Four months after the February 1 coup and the dismissal of the civilian government of Aung Saan Suu Kyi, the former Burmese leader has been charged with corruption.

Arrested on the morning of February 1 and since under house arrest, the 1991 Nobel Peace Prize laureate is already facing numerous legal proceedings ranging from the illegal possession of walkie-talkies to incitement to public disturbance and violation. of a law on state secrets.

She is now also indicted for having illegally collected "600,000 dollars and 11 kilos of gold" from the former minister in charge of the Yangon region, Phyo Min Thein, the official newspaper The Global New reported on Thursday (June 10th). Light of Myanmar.

She is also accused of having abused her authority to lease land on favorable terms for the charitable foundation Daw Khin Kyi, which she chaired.

"These accusations are absurd"

Aung San Suu Kyi "committed acts of corruption using her position. She was therefore charged under Article 55 of the Anti-Corruption Law," the newspaper said.

"These accusations are absurd," denounced one of his lawyers, Khin Maung Zaw.

The aim is to "keep her away from the (political) scene of the country and to tarnish her image".

"Successive military regimes in Burma have always wanted to blame their opponents for corruption," lamented analyst Richard Horsey from the International Crisis Group (ICG) analysis center. 

Aung San Suu Kyi, 75, can be banned from politics and faces long years in prison if convicted.

The junta continues to tighten its judicial grip against the former leader, "in good health", according to her lawyers, despite the weeks spent in solitary confinement.
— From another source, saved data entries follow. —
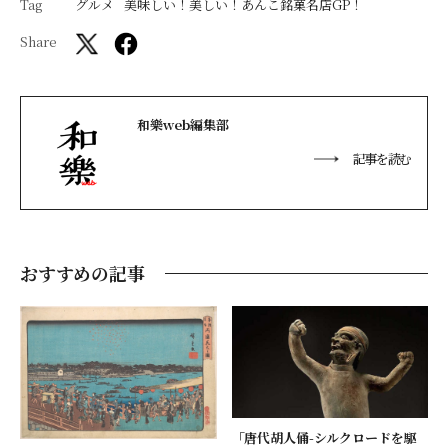
Tag
グルメ
美味しい！美しい！あんこ銘菓名店GP！
Share
和樂web編集部
記事を読む
おすすめの記事
「唐代胡人俑-シルクロードを駆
Two trials are already scheduled in the capital Naypyidaw, the first to start on June 14.

She could be called to appear later in Yangon for the section concerning the violation of the text on state secrets.

To justify its passage in force, the army alleged "enormous" fraud in the legislative elections of November 2020, won overwhelmingly by the National Line for Democracy (LND), the party of Aung San Suu Kyi.

The Burmese generals threaten to dissolve this formation.

A decision in this direction could soon be announced on this subject, the electoral commission close to the regime having indicated that its investigation was almost completed.

A protest movement violently repressed

Almost daily demonstrations, economy paralyzed by massive strikes, resurgence of clashes between the army and rebel ethnic factions: Burma has been in turmoil since the putsch which ended a democratic parenthesis of 10 years.

The protest movement is bloodily suppressed by the security forces who have killed in recent months nearly 860 civilians, including women and children, according to the Association for Assistance to Political Prisoners (AAPP).

Nearly 5,000 people have been taken into custody, with NGOs denouncing cases of extrajudicial executions, torture or violence against women.

These abuses have prompted many opponents of the junta to form a "People's Defense Force" (PDF), made up of civilians who retaliate against the security forces with homemade weapons.

But these citizen militias find it difficult to compete with the army, which has very significant resources.

Aung San Suu Kyi has already spent more than 15 years under house arrest under previous military dictatorships, before being released in 2010 and taking the head of the country five years later.

Long an icon of democracy compared to Nelson Mandela, Gandhi or Martin Luther King, his image has been considerably tarnished in recent years following the tragedy of the Rohingya Muslims who fled, in 2017, by the hundreds of thousands the atrocities of the army to take refuge in neighboring Bangladesh. 

The fact that she has become a political prisoner again and the trials that await her could be a game-changer again.